Sevginar Sali

“Gidemediğin yer senin değildir...”

Kudüs Fatihi Selahaddin Eyyubi'nin sözü olarak hatırlıyorum nedense… Dün çok daha önemli işlerim olduğundan uzun uzadıya araştırmadım, bu hususta bana, bize bir iyilik yapmak isteyen olursa müteşekkir kalırım. (Reha Çamuroğlu'nun Sultan Selâhaddin el-Kürdî kitabını okuyanlar ise bana başka bir kitap hediyesiyle pek ala teşekkür edebilir : )
‘Oraya gittin, bana gelmedin', ‘selam verdim almadın', ‘oy verdim hizmet etmedin'lerin çokça konuşulacağı bir türbülansa giriyoruz : )
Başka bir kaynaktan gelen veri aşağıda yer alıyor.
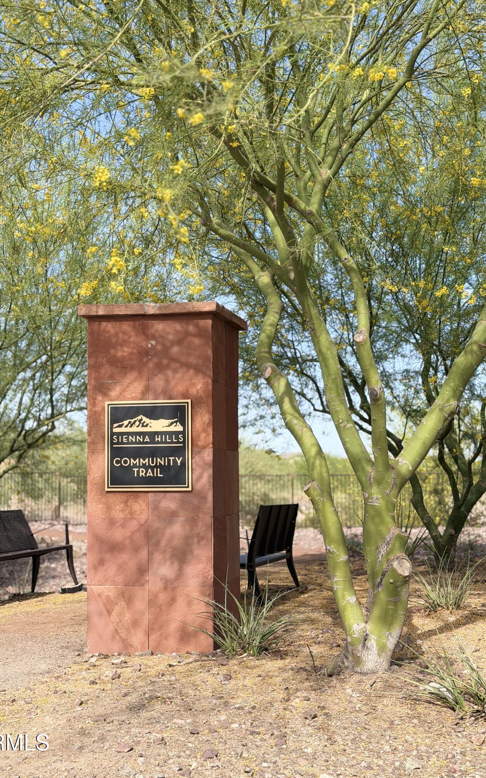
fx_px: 1081
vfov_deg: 39.6
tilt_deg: +3.9
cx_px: 210
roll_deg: +0.7
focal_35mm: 51
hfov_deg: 25.3
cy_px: 388
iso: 80
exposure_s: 1/3096
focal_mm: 6.76
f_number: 1.78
Seçim başarısı bir tarafıyla da yönetim başarısı değil midir? Bence öyle… Tamamen şans eseri kazanılmadıysa bir seçim (öyle olanlar da var ancak kırk yılda bir ve kıymet bildikleri pek görülmüş şey değil), nasıl derler; bileğinin kuvvetiyle muvaffak olduysa siyasetçi, elde ettiği erki kötü kullanmak, görev sürecini yanlış yönlendirmesi olağan değil, olağan üstü durumdur! Bir insan alın teriyle, tırnaklarıyla kazıyarak elde ettiği şeye gözü gibi bakar, kıymet bilir, leke sürdürmeyi bırakın toz kondurmaz…
Siyasetçilerimizin bayram mesaisi üzerinden “Gidemediğin yer senin değildir…” sözünü düşünecek olursak benim söylememe gerek kalmadan siz pek çok şeyi anlarsınız zaten…
Bir yere gidemiyorsan oradan fazla şey bekleme…
Gittiysen, oradakilerin ellerini sıktıysan, gözlerinin içine baktıysan illa onlar da seni görmüştür…
Nasıl karşıladıkları da çok önemli değil, nasıl uğurladıkları esas olan…
Nasıl karşılanacağımızı büyük ölçüde biz belirleyemeyiz ama ne şekilde uğurlanacağımız yüksek dozda şahsi inisiyatifimizde…
Hatalar, anlaşmazlıklar, eksiklikler olur ama bunların hiç biri telafisi olmayan şeyler değil… Olanı, olmayanı kabul edip telafi etmeyi bilmek marifet!
“Az para satın alınamayan daha çok parayla satın alınır” motosunun ışığına tutulmuş bir kuşağa “Az sevgi ile olmayanı daha çok sevgi ile başarabilirsiniz” gibi uçuk kaçık şeyler anlatıyor gibi görünebilirim ama siz unutmayın; herkes bu hayatta gerçekten hak ettiğini alır… İlk başta adaletsiz gelen şeylerin sonuçta sizi ulaştırdığı noktalara bakınca değil her daim şükretmeyi başardığınızda olgunlaşmış olursunuz…
Meyvenin olgunu gibi, insanın olgunu da tadından yenmez : )
Gerçi ben bu hususta biraz istisnayım, olgunlaşmadan önceki meyveleri tüketmekten daha çok keyif alıyorum…
Benim tercihlerim değil tabi Silivri'nin seçimleri mevzu bahis onun için konuyu daha fazla sulandırmıyorum…
Sizin olmasını istediğiniz, sizinle yürümesini hedeflediğiniz, görüşünü, desteğini, katkısını önemsediğiniz kişilere gidin… Herkesle konuşun, herkesi dinleyin ve tüm bunların ardından yapmak istediğinizi, içinizden geleni, doğru bildiğinizi yapın…
Bulgaristan'da ünlü bir gazeteci vardı; gazeteci olarak gözüme ileride aynı mesleği yapacağımın farkında olmadan kestirdiğim ilk isim; Kevork Kevorkyan… Güzel bir sözü var; “Yapmanız gerekeni değil içinizden geleni yapın, ne olacaksa olsun!”